After completing these tasks, you should be able to:

  • Write ternary search on an integer unimodal array from memory in any of Go / Java / Python.
  • Write real-valued ternary search with a fixed iteration count.
  • Implement golden-section search and explain why it makes half as many function calls.
  • Apply ternary to parametric problems (closest approach, optimal angle, longest ladder).

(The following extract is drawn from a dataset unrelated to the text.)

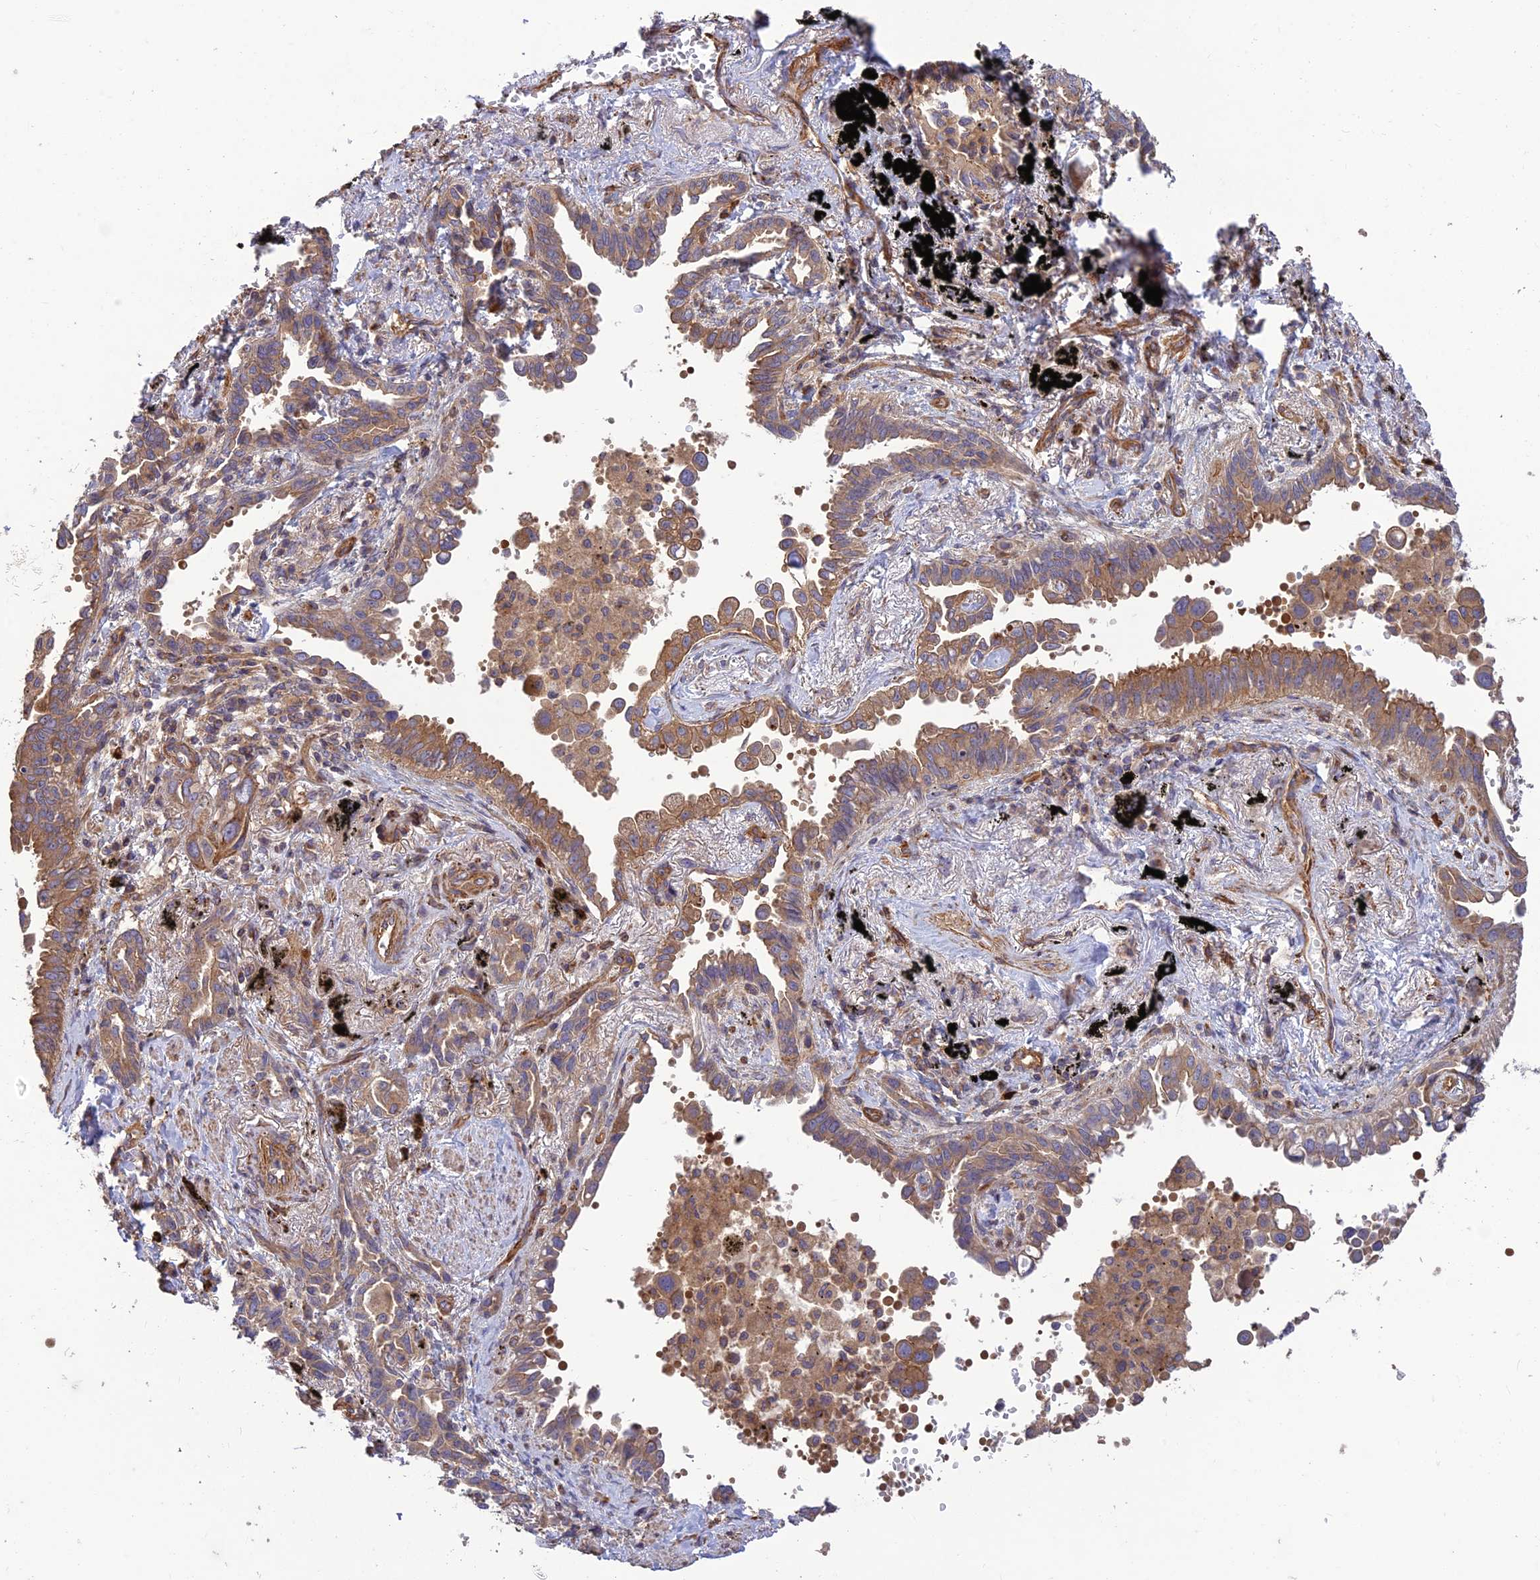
{"staining": {"intensity": "moderate", "quantity": ">75%", "location": "cytoplasmic/membranous"}, "tissue": "lung cancer", "cell_type": "Tumor cells", "image_type": "cancer", "snomed": [{"axis": "morphology", "description": "Adenocarcinoma, NOS"}, {"axis": "topography", "description": "Lung"}], "caption": "A brown stain highlights moderate cytoplasmic/membranous expression of a protein in human lung cancer tumor cells. Immunohistochemistry stains the protein of interest in brown and the nuclei are stained blue.", "gene": "TMEM131L", "patient": {"sex": "male", "age": 67}}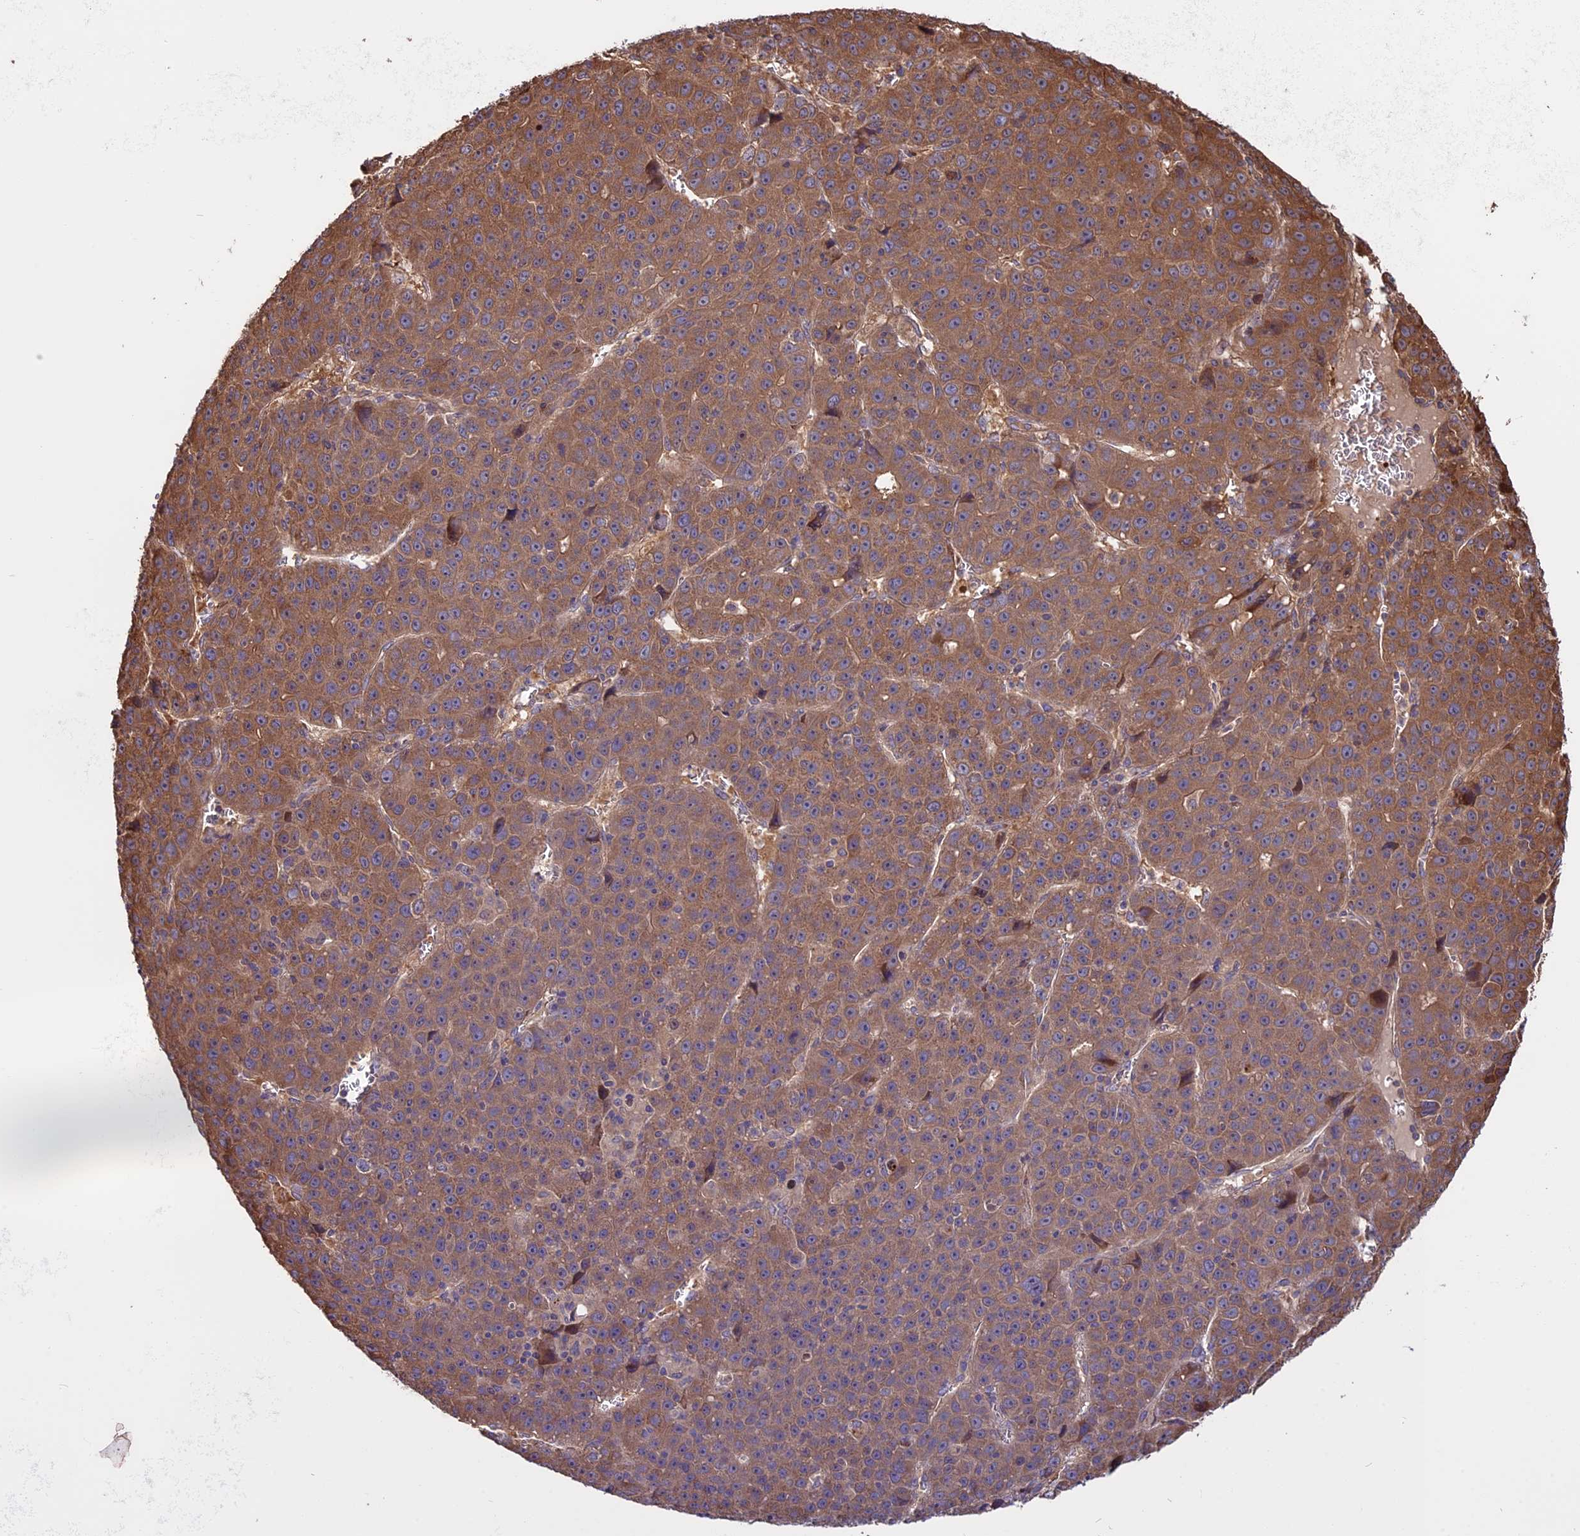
{"staining": {"intensity": "moderate", "quantity": ">75%", "location": "cytoplasmic/membranous"}, "tissue": "liver cancer", "cell_type": "Tumor cells", "image_type": "cancer", "snomed": [{"axis": "morphology", "description": "Carcinoma, Hepatocellular, NOS"}, {"axis": "topography", "description": "Liver"}], "caption": "There is medium levels of moderate cytoplasmic/membranous positivity in tumor cells of liver cancer (hepatocellular carcinoma), as demonstrated by immunohistochemical staining (brown color).", "gene": "VWA3A", "patient": {"sex": "female", "age": 53}}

  • Recognize when ternary works (strict unimodality) vs when it fails (multimodal, noisy, monotonic).
  • Use nested ternary for 2-D unimodal optimization.
  • Choose between ternary and binary based on whether the data is unimodal or monotonic.
  • Identify when to use derivative-based methods instead (when f'(x) is available).

If any of these feel uncertain, revisit the relevant section of junior.md or middle.md and redo the task without looking at the solution.